**Stated goal**
Decide whether each statement agrees with the message below about IPoIB bonding and OFED. (a) The reply recommends ifcfg-* files for configuring bonding at boot time. (b) The quoted message reports testing with RHEL5 and OFED 1.2 rc4. (c) The quoted message says IPOIBBOND_ENABLE and IPOIBHA_ENABLE were enabled together. For each, answer yes or no and quote the deciding words.

[start Document text]

[ofa-general] Re: ipoib / bonding and OFED

Scott Weitzenkamp (sweitzen) sweitzen at cisco.com
Wed Jun 6 11:55:28 PDT 2007


You should use openibd.conf, not ifcfg-*, for configuring bonding at
boot time.

Scott 

> -----Original Message-----
> From: Bob Kossey [mailto:bob.kossey at hp.com] 
> Sent: Wednesday, June 06, 2007 11:53 AM
> To: Scott Weitzenkamp (sweitzen)
> Cc: Or Gerlitz; OpenFabrics General
> Subject: Re: [ofa-general] Re: ipoib / bonding and OFED
> 
> Just to follow up on this, using RHEL5 and OFED 1.2 rc4, I was able
> to do enough rudimentary testing to convince myself that IB
> bonding was working.  I was able to use ib-bond, as well
> as the use of the openib.conf file to enable bonding on startup,
> including both(separately) IPOIBBOND_ENABLE and IPOIBHA_ENABLE.

[end Document text]
[start Extracted information]

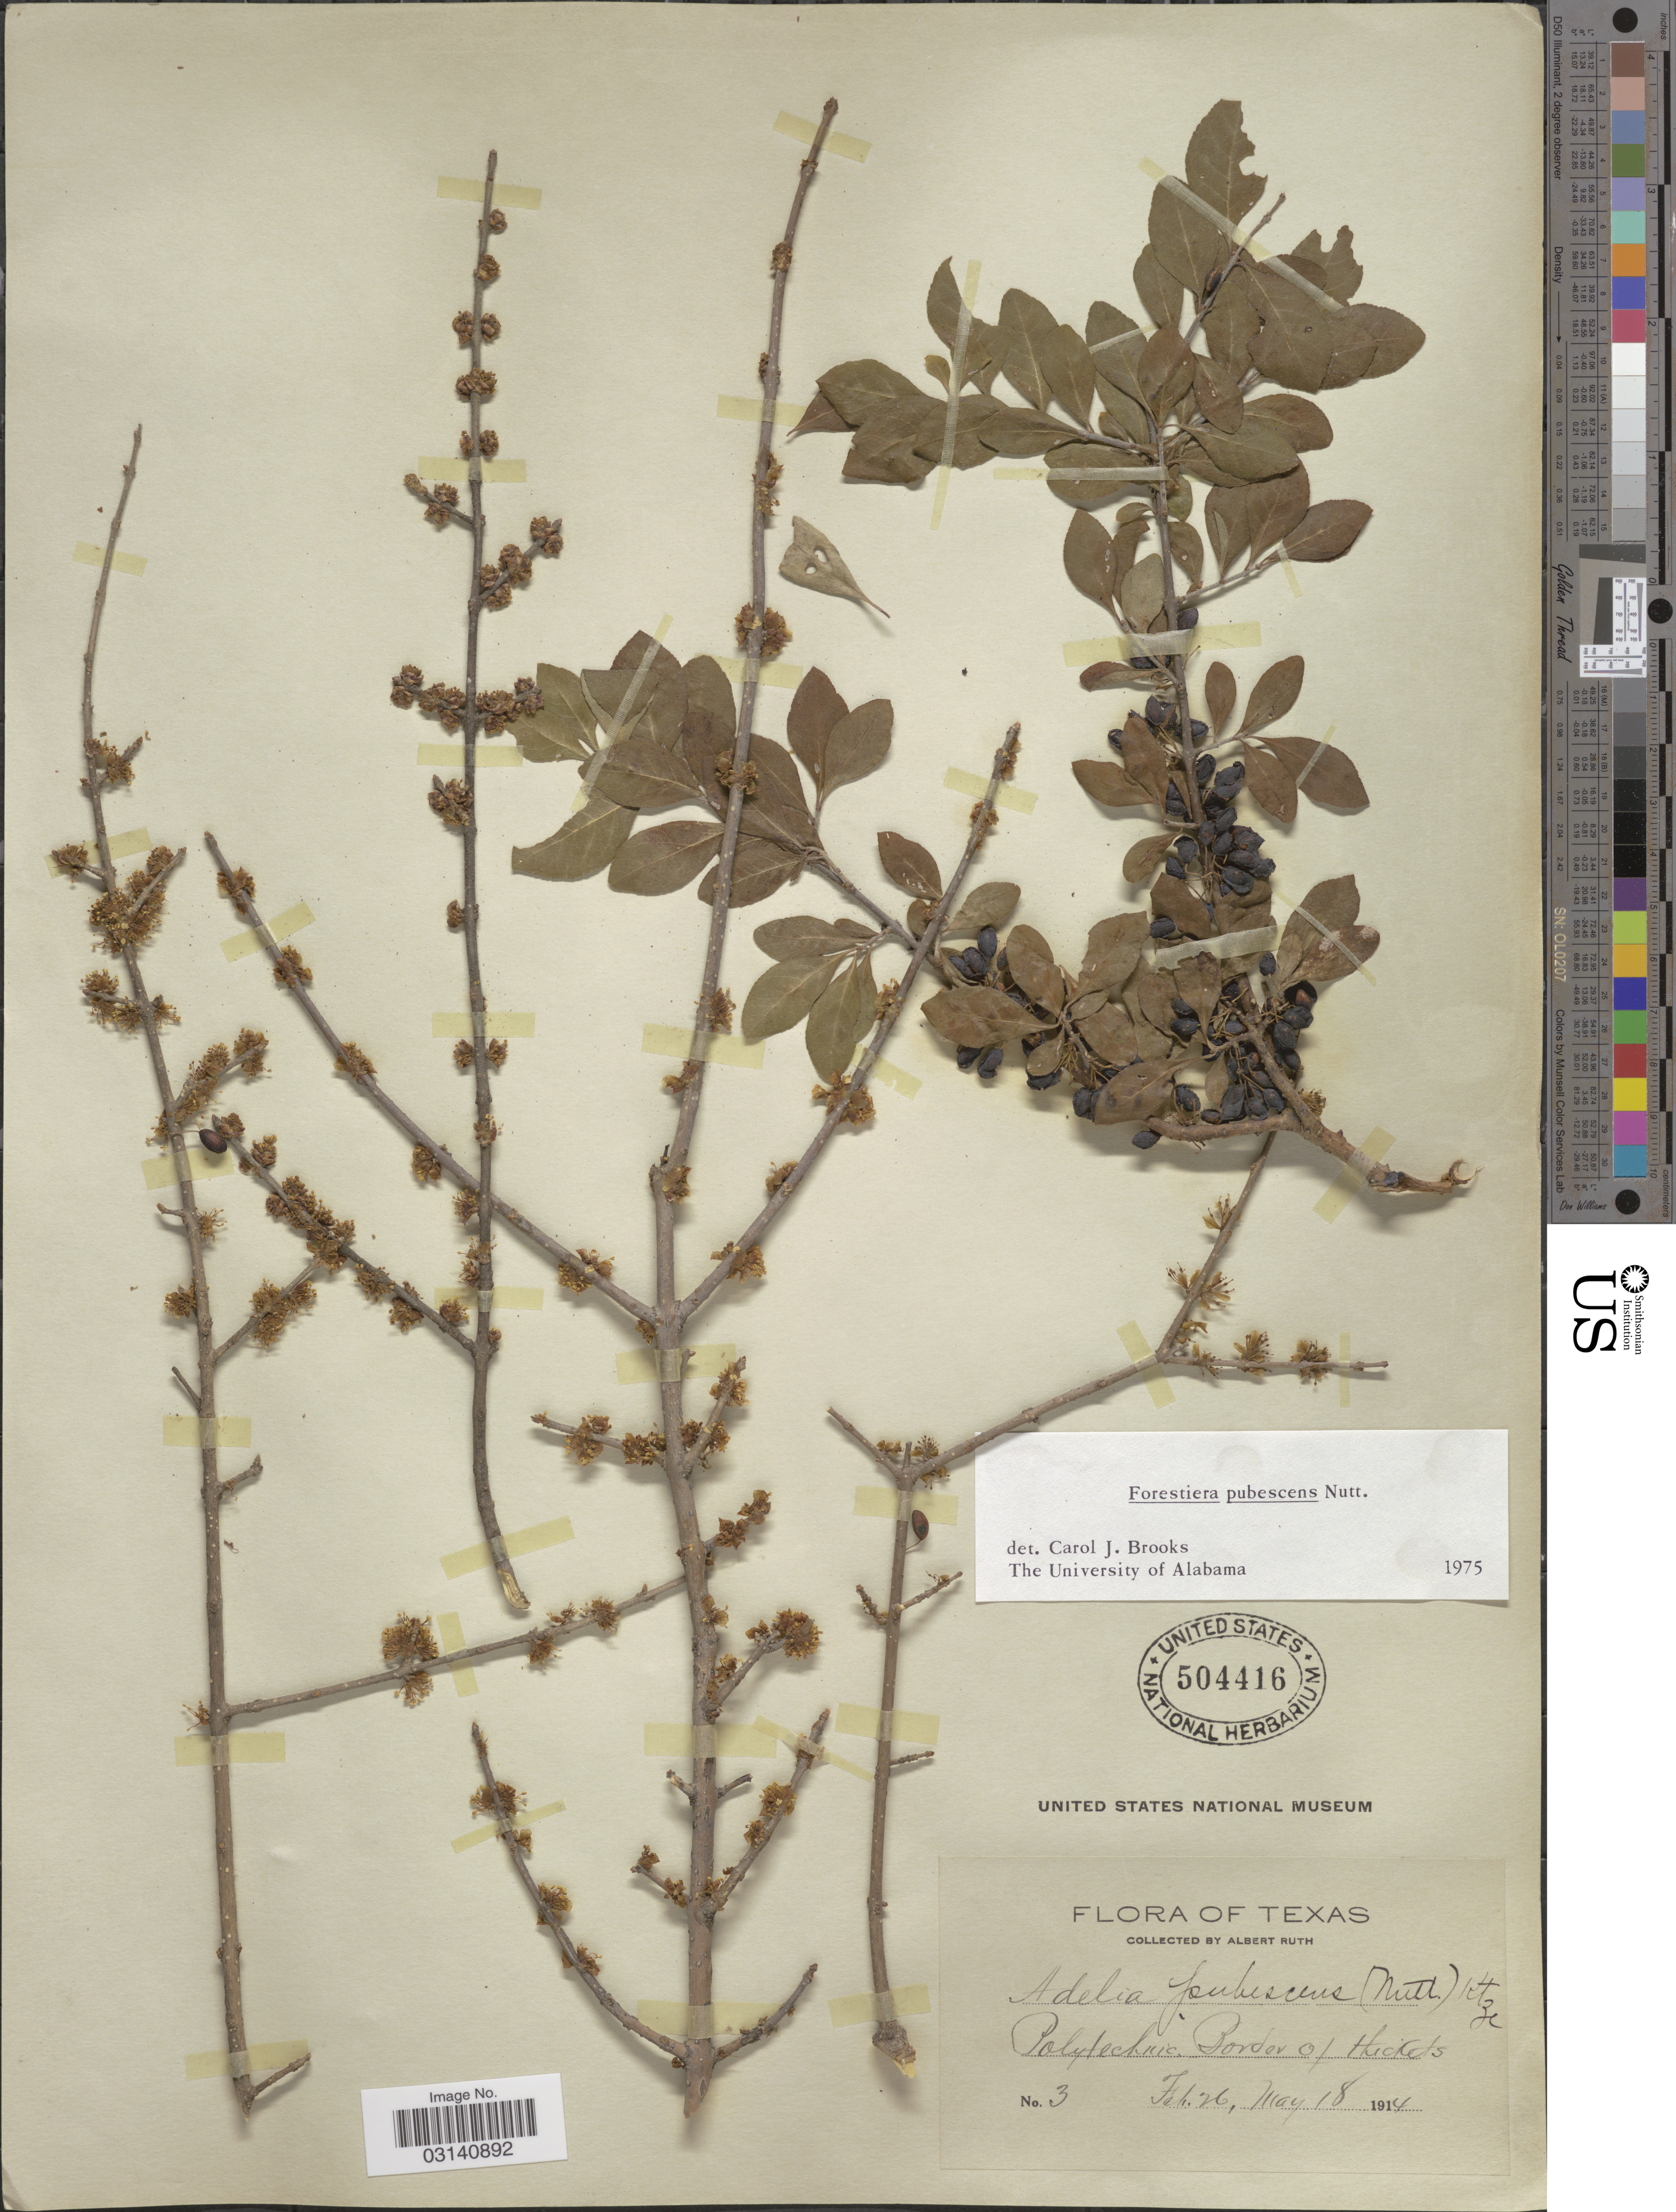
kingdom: Plantae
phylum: Tracheophyta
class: Magnoliopsida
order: Lamiales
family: Oleaceae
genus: Forestiera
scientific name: Forestiera pubescens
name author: Nutt.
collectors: A. Ruth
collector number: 3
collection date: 1914-02-26/1914-05-18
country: United States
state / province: Texas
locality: Polytechnic. Border of thickets.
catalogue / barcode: US 504416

[end Extracted information]

**Result of the task**
(a) No: "You should use openibd.conf, not ifcfg-*, for configuring bonding at boot time."
(b) Yes: "using RHEL5 and OFED 1.2 rc4"
(c) No: "including both(separately) IPOIBBOND_ENABLE and IPOIBHA_ENABLE"